The Future of Globalisation
To what extent we can forecast the future of globalisation? Even if there are no further major reductions in the costs of distance, the momentum generated by those of the last fifty years is likely to impact on the world economy for a number of decades to come. Major innovations of the late nineteenth century – for example the internal combustion engine – were still substantially changing economies and societies a hundred years later. One issue here is whether we are near a limit to reductions in the costs of distance. It is hard to see major reductions in times for information and air travel, given the physical limits set by the speed light and the speed of sound. Would it be possible to substantially increase sea travel speeds or is there some physical limit there too? It is also likely that there will be reductions in some resource costs, and it is not inconceivable that smallish changes, say of the order of twenty percent, could dramatically change choice of mode.
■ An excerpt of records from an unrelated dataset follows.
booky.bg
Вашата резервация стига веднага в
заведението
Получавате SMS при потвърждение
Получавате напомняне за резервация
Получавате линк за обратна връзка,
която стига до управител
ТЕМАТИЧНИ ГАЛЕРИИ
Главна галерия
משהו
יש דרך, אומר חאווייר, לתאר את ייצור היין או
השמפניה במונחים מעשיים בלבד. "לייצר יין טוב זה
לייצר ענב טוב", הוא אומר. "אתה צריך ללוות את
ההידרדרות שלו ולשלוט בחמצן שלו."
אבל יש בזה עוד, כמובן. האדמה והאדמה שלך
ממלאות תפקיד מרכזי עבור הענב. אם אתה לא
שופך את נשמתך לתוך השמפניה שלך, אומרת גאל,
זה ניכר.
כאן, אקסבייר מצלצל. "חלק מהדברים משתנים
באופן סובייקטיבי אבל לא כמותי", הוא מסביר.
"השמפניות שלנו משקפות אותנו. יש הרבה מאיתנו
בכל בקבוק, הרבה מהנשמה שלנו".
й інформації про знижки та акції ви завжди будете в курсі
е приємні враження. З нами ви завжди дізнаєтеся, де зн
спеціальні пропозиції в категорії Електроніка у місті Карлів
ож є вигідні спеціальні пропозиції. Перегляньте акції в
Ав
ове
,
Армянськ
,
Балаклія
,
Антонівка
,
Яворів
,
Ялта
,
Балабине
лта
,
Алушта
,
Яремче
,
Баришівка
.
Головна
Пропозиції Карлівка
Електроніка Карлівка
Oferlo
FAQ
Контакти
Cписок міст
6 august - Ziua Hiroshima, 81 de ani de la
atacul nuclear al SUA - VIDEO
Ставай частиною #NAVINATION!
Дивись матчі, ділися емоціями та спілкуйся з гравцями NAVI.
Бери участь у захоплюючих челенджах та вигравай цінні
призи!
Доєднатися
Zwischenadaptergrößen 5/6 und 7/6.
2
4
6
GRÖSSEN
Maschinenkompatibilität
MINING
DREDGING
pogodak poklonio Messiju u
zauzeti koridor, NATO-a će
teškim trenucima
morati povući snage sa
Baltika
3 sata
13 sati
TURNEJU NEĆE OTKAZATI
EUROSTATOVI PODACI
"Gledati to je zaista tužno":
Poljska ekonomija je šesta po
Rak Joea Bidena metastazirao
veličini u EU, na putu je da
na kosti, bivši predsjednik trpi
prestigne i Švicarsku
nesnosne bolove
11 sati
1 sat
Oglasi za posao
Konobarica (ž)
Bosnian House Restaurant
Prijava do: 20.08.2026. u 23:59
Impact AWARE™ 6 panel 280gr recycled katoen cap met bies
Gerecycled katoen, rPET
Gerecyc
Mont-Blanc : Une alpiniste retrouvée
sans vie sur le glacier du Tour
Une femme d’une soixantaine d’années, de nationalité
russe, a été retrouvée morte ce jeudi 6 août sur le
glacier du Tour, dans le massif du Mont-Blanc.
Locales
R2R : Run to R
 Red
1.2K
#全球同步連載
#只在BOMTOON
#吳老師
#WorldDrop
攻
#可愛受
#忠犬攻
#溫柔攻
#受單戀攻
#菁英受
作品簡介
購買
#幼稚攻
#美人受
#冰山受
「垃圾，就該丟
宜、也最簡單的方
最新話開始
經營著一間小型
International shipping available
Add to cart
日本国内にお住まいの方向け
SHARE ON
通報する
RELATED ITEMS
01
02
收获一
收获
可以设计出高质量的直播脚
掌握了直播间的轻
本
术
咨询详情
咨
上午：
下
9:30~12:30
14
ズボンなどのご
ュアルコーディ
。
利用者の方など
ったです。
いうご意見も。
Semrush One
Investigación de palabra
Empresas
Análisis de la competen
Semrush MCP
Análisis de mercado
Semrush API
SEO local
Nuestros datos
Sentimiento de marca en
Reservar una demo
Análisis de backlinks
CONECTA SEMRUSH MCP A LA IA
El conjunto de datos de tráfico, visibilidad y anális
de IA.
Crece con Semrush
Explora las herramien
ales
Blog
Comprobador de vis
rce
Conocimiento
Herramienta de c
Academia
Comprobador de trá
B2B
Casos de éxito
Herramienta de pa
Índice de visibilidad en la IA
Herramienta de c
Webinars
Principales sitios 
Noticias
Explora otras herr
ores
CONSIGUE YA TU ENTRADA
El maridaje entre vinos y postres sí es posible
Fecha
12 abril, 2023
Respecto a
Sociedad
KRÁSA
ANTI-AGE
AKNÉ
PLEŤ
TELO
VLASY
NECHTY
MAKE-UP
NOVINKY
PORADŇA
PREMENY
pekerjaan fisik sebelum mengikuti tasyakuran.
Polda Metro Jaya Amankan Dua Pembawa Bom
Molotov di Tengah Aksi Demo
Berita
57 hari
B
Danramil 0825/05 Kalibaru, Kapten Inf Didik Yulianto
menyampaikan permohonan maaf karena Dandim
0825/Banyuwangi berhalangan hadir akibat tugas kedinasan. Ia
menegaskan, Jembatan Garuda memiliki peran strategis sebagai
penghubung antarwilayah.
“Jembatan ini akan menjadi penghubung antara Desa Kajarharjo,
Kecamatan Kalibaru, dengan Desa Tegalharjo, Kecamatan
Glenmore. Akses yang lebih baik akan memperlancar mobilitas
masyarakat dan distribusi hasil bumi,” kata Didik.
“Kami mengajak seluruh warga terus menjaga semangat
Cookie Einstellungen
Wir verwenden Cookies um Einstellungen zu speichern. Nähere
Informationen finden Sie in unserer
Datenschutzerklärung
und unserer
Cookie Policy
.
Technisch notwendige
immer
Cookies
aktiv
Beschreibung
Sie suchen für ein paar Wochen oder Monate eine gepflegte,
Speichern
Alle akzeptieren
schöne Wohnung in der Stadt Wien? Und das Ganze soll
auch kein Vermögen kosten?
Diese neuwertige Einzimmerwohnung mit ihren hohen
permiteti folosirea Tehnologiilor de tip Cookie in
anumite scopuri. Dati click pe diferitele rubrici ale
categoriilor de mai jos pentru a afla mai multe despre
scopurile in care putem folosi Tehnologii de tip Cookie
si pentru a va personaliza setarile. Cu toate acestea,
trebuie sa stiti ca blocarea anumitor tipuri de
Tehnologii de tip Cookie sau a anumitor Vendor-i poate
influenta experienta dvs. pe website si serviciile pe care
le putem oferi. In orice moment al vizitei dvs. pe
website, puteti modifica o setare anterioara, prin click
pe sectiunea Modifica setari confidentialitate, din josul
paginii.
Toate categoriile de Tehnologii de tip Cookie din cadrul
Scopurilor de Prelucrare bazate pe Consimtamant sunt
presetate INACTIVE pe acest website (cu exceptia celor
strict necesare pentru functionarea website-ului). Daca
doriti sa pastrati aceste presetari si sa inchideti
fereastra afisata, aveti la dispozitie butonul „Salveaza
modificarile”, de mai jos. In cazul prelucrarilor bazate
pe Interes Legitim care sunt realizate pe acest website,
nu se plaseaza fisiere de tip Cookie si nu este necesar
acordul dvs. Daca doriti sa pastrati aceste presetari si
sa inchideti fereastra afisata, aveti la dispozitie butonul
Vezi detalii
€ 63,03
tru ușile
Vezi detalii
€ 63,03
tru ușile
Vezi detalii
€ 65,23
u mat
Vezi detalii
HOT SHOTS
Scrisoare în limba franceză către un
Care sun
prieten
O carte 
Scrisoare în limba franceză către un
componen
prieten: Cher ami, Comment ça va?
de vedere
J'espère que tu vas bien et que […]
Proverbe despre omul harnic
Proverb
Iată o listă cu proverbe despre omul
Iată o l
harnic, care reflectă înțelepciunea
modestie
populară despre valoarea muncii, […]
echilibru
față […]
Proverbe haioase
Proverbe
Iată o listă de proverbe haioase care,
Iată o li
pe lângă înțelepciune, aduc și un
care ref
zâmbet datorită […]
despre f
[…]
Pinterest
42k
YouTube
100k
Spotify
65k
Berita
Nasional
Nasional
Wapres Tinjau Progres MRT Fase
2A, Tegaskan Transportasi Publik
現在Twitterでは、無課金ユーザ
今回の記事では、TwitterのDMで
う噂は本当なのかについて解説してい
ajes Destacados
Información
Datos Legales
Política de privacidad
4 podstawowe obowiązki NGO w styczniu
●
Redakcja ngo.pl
The air cargo industry may expand, with substantial implications for New Zealand. But should we assume that costs will continue to fall? Security against terrorism may raise distance costs. A long run rise in the price of liquid fuels would raise the costs of physical transport. It is not inconceivable that we could end up with a world in which the costs of distance for information remained near zero, but transportation of goods became very limited.
Conclusion: Globalisation and the Future of New Zealand
My interest in globalisation is driven by a policy passion as well as my passion for a scientific understanding of the world. An ultimate question which underpins the study is whether, or in what form, New Zealand can survive. Globalisation may end the nation state, at the very least it will dramatically modify it. We cannot rule out the possibility in New Zealand’s case that not only will be there be a lost of national sovereignty but the nation will suffer the relative or absolute depopulation we observe in some Pacific Islands, and which has already happened in some other regions of the world if disguised by international population expansion.
In a monograph written in 1984 Elhanan Helpman and Paul Krugman remark that ‘In a world that deviates from the perfect competition/constant-returns norm of traditional trade theory, there are increased potential gains from trade in the sense that even identical countries can be made better off by opening trade. Unfortunately the imperfections of markets simultaneously creates the risk that a national economy will not only fail to take advantage [from] potential gains from trade but may actually lose.’ Eighteen years later New Zealand has still not grasped the significance of this, or of the subsequent developments in New Trade Theory. That seems to be a recipe for joining the losers.
This suggests that New Zealand ought to be putting some effort into the analysis of globalisation using systematic economic models. Unless we understand the phenomenon better, we are likely to miss opportunities, make mistakes, and ultimately pursue policies which could have the gloomy outcomes of stagnation and depopulation. New Zealand’s survival probably depends on its response to globalisation, more than any other single phenomenon. But that has always been true.
Endnotes
1. I am grateful to Sayeeda Bano, Rob Bowie and Bill Rosenberg for assistance with earlier drafts, and for comments from various persons at the two seminars. .
2. The Grubel-Lloyd index is defined by I = 100-∑│Xi – Yi│/(Xi + Mi), where i represents each commodity group.
3. Note that because each table uses a different level of aggregation, the concentration indices between the two tables cannot be compared. Within tables they can be.